10.04.2022
« Les entreprises n’ont pas levé le pied dans leur engagement pour la compliance », souligne William Feugère au regard de l’étude 2021-2022 réalisée par ethicorp, en partenariat avec l’Association française des juristes d’entreprise (AFJE), et rendue publique la semaine dernière. Pour autant, lorsqu’on rapproche les résultats de l’enquête à ceux des éditions précédentes, les progrès sont lents, voire stagnent de manière préoccupante. Cette année, 82% des entreprises sont dotées de dispositifs de compliance. En 2019, ce chiffre s’élevait à 87 % (et à 63 % en 2017). Une régression qui pourrait s’expliquer notamment par la période de crise sanitaire qui a dû mobiliser les ressources internes en urgence sur d’autres sujets. Seul 37 % des entreprises ont achevé leur mise en conformité !
Les juristes estiment d’ailleurs avoir une meilleure vision de l’implication de la loi Sapin II. Alors qu’en 2019 ils étaient plus de la moitié à avoir une « vision moyenne » et seulement 28 % à avoir une vision « bonne ou excellente », la tendance s’est aujourd’hui inversée. Plus de 6 juristes sur 10 ont une vision bonne ou excellente de la loi et 1 juriste sur 4 estime avoir une vision « moyenne » de la loi. Si les entreprises ont conscience de leurs obligations, la mise en œuvre avance très lentement. En 2019, près de 6 entreprises sur 10 semblaient partiellement à jour de leurs obligations et 1 sur 3 était à jour. Aujourd’hui, c’est moins de la moitié des entreprises qui seraient partiellement à jour (48 %) et 37 % auraient achevé leur démarche de mise en conformité.
Pourquoi cette mise en conformité semble si laborieuse ?
Les facteurs principaux avancés sont le manque de moyens humains (58 % des répondants), la complexité des mesures à mettre en œuvre, le manque de temps (56 %), mais aussi l’absence d’engagement effectif de l’instance dirigeante (29,9%).

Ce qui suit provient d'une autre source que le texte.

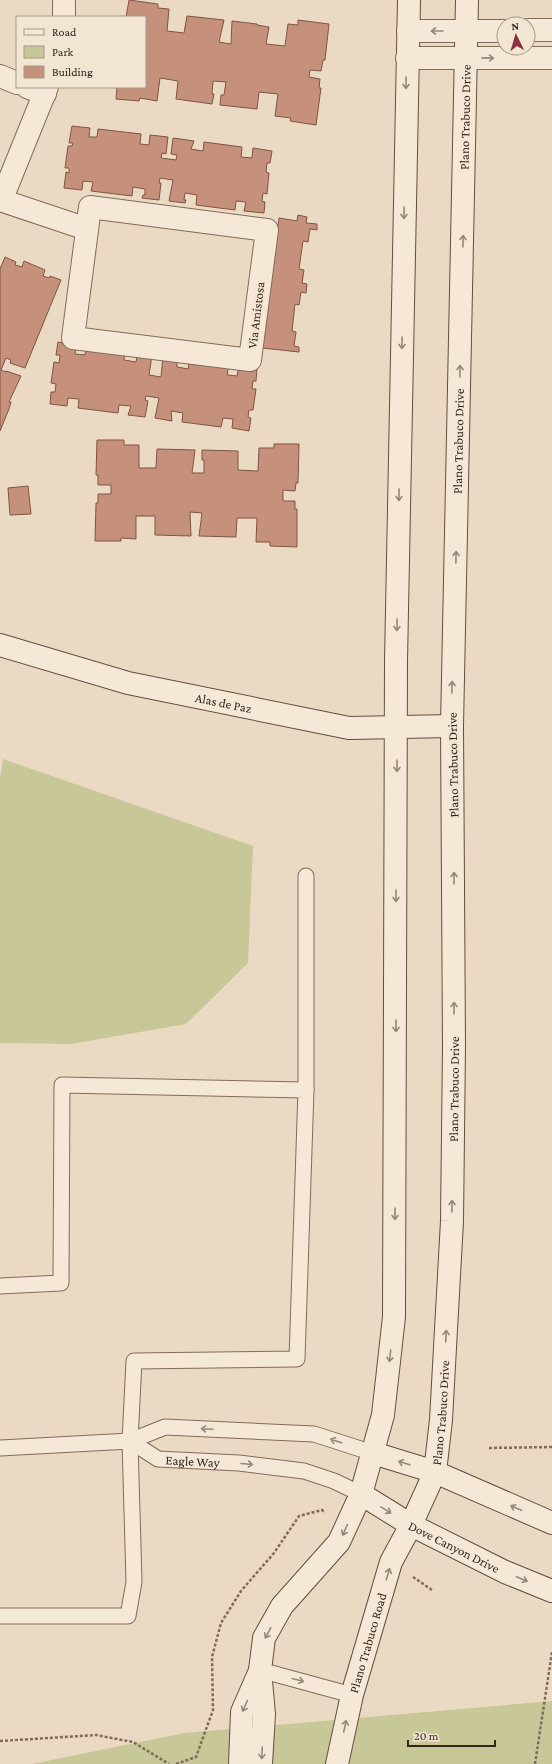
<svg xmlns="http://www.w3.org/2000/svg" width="552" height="1764" font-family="'Crimson Pro',serif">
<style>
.green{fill:#c8c798}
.building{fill:#c6917c;stroke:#815343}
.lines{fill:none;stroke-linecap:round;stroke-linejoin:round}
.lane-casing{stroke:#836b5b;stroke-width:17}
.street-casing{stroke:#836b5b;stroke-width:24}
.secondary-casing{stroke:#654d3f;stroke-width:24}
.path{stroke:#836b5b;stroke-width:2.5;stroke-dasharray:3 2;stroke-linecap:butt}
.lane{stroke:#f6e8d6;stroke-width:15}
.street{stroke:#f6e8d6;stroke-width:22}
.secondary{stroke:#f6e8d6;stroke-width:22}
.oneway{stroke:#95877a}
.labels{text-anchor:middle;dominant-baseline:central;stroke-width:4;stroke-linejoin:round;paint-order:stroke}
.street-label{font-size:13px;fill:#34261e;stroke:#f2e5d2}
</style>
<rect width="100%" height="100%" fill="#eadac3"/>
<g class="green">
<polygon points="3,759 253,846 248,963 186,1024 71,1044 0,1043 0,778"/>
<polygon points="552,1701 552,1764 32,1764 184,1733"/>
</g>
<g class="building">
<polygon points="129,0 158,4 158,8 169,9 167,31 184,33 187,16 224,20 219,42 231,44 232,21 257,24 257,25 269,27 266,44 285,46 288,24 298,25 298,20 329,24 325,60 323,60 321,71 310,70 309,77 320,79 319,88 321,88 316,125 290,121 291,118 275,116 278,94 259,92 257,109 220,105 221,95 224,95 226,82 213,81 212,94 214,94 212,104 176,99 178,81 160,78 157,101 140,98 139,101 116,99 117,87 145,87 145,17 126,17"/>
<polygon points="72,126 90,128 89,137 97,137 98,129 141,134 140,144 149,145 150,135 168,137 166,154 162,153 161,158 176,160 177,155 171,154 173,138 194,141 191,149 203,151 204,142 242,147 241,157 252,158 253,148 272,151 270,163 267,163 266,172 269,173 267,194 263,193 262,201 265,202 264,213 244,211 246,202 236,201 235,210 196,205 197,195 185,193 184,200 186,200 185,203 169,201 173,180 160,178 159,183 161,183 159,200 142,198 143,195 145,195 145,189 133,187 132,196 91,191 93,182 83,181 82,190 64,188 66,172 69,173 69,168 65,168 68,146 72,146 73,143 69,143"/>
<polygon points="298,215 307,217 306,223 317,224 317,230 310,229 308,242 303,241 299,269 304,270 302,283 307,284 306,293 301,292 299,305 295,304 292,331 296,332 294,346 299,347 299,352 262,348 279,218 297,221"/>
<polygon points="5,257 16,262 15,265 22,267 24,261 45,270 43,276 49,278 50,276 61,280 25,368 10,363 11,360 6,358 1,370 6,372 6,371 21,376 9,402 11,402 9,409 0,431 0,269"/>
<polygon points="58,342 76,345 75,354 85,355 86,346 125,351 124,360 136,362 137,357 152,355 149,375 161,377 163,356 177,361 177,367 188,369 190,359 229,365 227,375 237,376 239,366 257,368 256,381 253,381 252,389 256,389 253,410 249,410 248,417 251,418 249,431 232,428 233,419 223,418 221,427 182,422 183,413 171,411 172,421 155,418 159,398 146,396 145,400 148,401 145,417 128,415 131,406 119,405 118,413 78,408 79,399 68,398 67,406 50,404 51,392 55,392 56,384 51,383 54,362 59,363 60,355 56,355"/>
<polygon points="97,440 124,440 124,445 139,445 139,468 156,468 157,449 195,450 192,473 204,473 204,460 202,460 202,450 238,451 238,470 258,471 259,448 274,448 274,444 299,444 298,483 296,483 295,491 283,490 283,501 295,501 295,509 297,509 297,547 270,546 270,542 256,542 257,518 237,518 236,537 199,536 202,513 190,512 191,536 155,535 155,516 136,516 136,539 121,538 121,541 95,541 96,503 98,503 98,494 111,494 111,485 98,485 98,475 96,475"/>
<polygon points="28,486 31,514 10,515 8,488"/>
</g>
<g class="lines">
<g class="lane-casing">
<g id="lane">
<polyline points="306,1090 306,876"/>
<polyline points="0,1286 61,1283 62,1085 306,1090 297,1359 134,1361 130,1441 134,1582 128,1616 0,1616"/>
<path id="s1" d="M130 1441 158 1459 239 1463 304 1471 334 1481 361 1494"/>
<polyline points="0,1448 130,1441 165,1427 314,1434 373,1453"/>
<polyline points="260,1670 352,1695"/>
</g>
</g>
<g class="street-casing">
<g id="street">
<polyline points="64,17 64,0"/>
<polyline points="528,30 552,30"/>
<polyline points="408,31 504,31"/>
<polyline points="407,58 552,58"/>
<polyline points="0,76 17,83"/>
<polyline points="27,87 45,94"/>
<polyline points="0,197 5,191 47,87"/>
<polyline points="0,200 87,229"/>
<polygon points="90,207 267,230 250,360 73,338"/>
</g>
</g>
<g class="secondary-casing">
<g id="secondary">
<path id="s2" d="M0 645 128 683 349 728 452 726"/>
<polyline points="373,1453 435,1472 552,1523"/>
<path id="s3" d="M361 1494 411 1525 505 1572 552 1591"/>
<polyline points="240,1764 242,1712 259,1673"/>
<polyline points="261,1764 264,1714 260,1670 264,1638 282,1606 339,1542 361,1494 383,1415 394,1317 396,661 409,0"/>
<path id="s4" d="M337 1764 352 1695 391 1562 411 1525 435 1472 441 1420 452 1221 454 1047 452 726 467 0"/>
</g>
</g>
<g class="path">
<polyline points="489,1448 552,1447"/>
<polyline points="413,1577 432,1590"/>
<polyline points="0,1741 96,1735 133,1742 169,1764"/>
<polyline points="176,1764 196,1757 213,1710 212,1657 221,1623 241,1591 274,1553 299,1516 322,1510 325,1513"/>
<polyline points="535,1764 552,1652"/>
</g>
<use href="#lane" class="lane"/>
<use href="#street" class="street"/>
<use href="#secondary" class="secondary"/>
</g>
<defs><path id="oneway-shaft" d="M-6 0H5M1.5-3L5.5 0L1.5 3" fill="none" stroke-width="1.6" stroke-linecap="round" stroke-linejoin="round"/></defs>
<g class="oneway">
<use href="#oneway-shaft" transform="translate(437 31) rotate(180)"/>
<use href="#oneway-shaft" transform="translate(488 58) rotate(1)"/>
<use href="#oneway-shaft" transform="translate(406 83) rotate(91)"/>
<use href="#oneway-shaft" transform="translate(404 213) rotate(91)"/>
<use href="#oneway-shaft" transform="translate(463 241) rotate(-89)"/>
<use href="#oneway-shaft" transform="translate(402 343) rotate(91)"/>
<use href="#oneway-shaft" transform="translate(460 371) rotate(-89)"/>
<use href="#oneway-shaft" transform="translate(399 495) rotate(91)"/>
<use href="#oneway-shaft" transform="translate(456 557) rotate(-89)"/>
<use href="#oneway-shaft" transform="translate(397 625) rotate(91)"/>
<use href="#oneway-shaft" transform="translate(452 687) rotate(-89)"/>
<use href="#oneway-shaft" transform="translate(397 766) rotate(90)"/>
<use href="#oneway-shaft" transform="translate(454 878) rotate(-90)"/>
<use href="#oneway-shaft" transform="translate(396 896) rotate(90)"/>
<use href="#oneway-shaft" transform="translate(454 1008) rotate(-90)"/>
<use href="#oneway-shaft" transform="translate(396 1026) rotate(90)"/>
<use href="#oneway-shaft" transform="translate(452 1206) rotate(-89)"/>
<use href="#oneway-shaft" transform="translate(395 1214) rotate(90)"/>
<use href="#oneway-shaft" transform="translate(446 1336) rotate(-87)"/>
<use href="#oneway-shaft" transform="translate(390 1356) rotate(97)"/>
<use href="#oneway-shaft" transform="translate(207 1429) rotate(-177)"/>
<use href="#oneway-shaft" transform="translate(336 1441) rotate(-162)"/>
<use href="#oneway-shaft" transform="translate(404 1463) rotate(-163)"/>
<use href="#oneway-shaft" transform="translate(247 1464) rotate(5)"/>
<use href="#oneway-shaft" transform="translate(516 1508) rotate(-157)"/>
<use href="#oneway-shaft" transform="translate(386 1510) rotate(32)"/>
<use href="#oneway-shaft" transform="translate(345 1530) rotate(114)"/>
<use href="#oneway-shaft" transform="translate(388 1574) rotate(-73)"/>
<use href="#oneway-shaft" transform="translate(522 1579) rotate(23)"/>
<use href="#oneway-shaft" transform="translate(268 1633) rotate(118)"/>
<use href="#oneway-shaft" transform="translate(298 1680) rotate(15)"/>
<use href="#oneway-shaft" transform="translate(245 1706) rotate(114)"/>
<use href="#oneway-shaft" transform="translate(345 1726) rotate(-78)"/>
<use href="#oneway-shaft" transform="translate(262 1753) rotate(93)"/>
</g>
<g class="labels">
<g class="street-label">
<text stroke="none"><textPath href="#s4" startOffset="1665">Plano Trabuco Drive</textPath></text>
<text transform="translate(256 315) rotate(-83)">Via Amistosa</text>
<text stroke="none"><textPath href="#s4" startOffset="1341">Plano Trabuco Drive</textPath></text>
<text stroke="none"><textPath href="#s2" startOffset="231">Alas de Paz</textPath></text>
<text transform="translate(453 765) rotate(-91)">Plano Trabuco Drive</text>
<text stroke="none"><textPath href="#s4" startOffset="693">Plano Trabuco Drive</textPath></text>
<text stroke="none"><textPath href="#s4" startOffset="369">Plano Trabuco Drive</textPath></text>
<text stroke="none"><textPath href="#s1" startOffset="68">Eagle Way</textPath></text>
<text stroke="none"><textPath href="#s3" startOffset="107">Dove Canyon Drive</textPath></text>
<text stroke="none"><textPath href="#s4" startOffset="125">Plano Trabuco Road</textPath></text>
</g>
</g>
<rect x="16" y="16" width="130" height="72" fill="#f2e5d2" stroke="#a6998a"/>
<rect x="24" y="29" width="20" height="6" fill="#f6e8d6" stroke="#a6998a"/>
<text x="52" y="36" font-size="12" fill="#34261e">Road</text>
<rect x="24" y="46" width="20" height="12" fill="#c8c798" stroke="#a6998a"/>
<text x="52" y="56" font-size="12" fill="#34261e">Park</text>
<rect x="24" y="66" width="20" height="12" fill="#c6917c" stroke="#a6998a"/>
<text x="52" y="76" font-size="12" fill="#34261e">Building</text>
<g transform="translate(516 36) rotate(355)"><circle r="19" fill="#f2e5d2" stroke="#a6998a"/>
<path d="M0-3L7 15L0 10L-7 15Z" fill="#8e303d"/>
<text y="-6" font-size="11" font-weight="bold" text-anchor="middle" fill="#34261e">N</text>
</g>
<path d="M408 1740v6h87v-6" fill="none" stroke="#34261e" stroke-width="2"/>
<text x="414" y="1740" font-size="12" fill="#34261e" stroke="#f2e5d2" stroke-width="3" paint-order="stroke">20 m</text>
</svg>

On peut ici s'interroger sur la corrélation entre le manque d'engagement du top management et des autres difficultés soulevées par les compliance officers. Notons également que la mise en conformité RGPD est en cause, du fait qu’elle a mobilisé les ressources pour 27 % des répondants. Cartographie des risques, évaluation de l’intégrité des tiers, recueil des alerte…
Dans le détail, où en sont les entreprises assujetties à l’article 17 de la loi Sapin II ?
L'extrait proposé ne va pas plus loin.